- _Study material_
════════

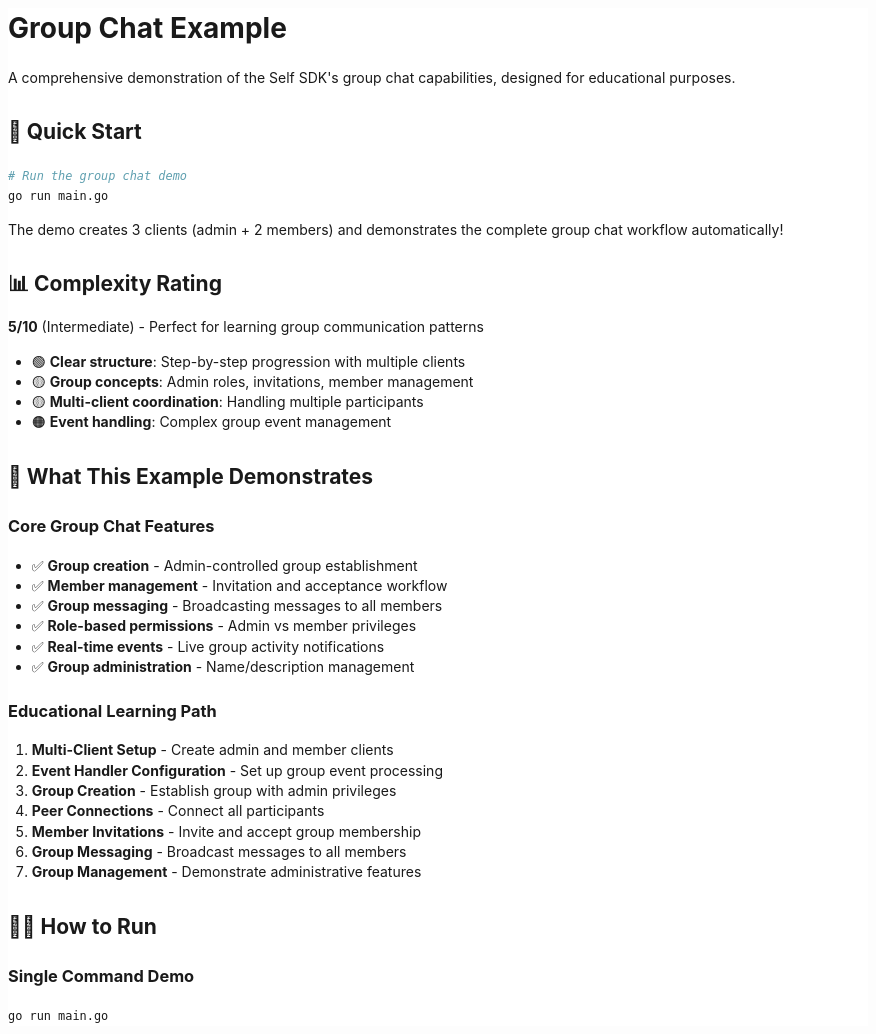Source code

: # Group Chat Example

A comprehensive demonstration of the Self SDK's group chat capabilities, designed for educational purposes.

## 🚀 Quick Start

```bash
# Run the group chat demo
go run main.go
```

The demo creates 3 clients (admin + 2 members) and demonstrates the complete group chat workflow automatically!

## 📊 Complexity Rating

**5/10** (Intermediate) - Perfect for learning group communication patterns

- 🟢 **Clear structure**: Step-by-step progression with multiple clients
- 🟡 **Group concepts**: Admin roles, invitations, member management
- 🟡 **Multi-client coordination**: Handling multiple participants
- 🟠 **Event handling**: Complex group event management

## 🎯 What This Example Demonstrates

### Core Group Chat Features
- ✅ **Group creation** - Admin-controlled group establishment
- ✅ **Member management** - Invitation and acceptance workflow
- ✅ **Group messaging** - Broadcasting messages to all members
- ✅ **Role-based permissions** - Admin vs member privileges
- ✅ **Real-time events** - Live group activity notifications
- ✅ **Group administration** - Name/description management

### Educational Learning Path
1. **Multi-Client Setup** - Create admin and member clients
2. **Event Handler Configuration** - Set up group event processing
3. **Group Creation** - Establish group with admin privileges
4. **Peer Connections** - Connect all participants
5. **Member Invitations** - Invite and accept group membership
6. **Group Messaging** - Broadcast messages to all members
7. **Group Management** - Demonstrate administrative features

## 🏃‍♂️ How to Run

### Single Command Demo
```bash
go run main.go
```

════════

- _Action item_
Starting from the line containing "5. **Member Invitations**" and ending with the final line of the data, reproduce each line exactly as it appears, including no other lines.

- _Reply to the task_
5. **Member Invitations** - Invite and accept group membership
6. **Group Messaging** - Broadcast messages to all members
7. **Group Management** - Demonstrate administrative features

## 🏃‍♂️ How to Run

### Single Command Demo
```bash
go run main.go
```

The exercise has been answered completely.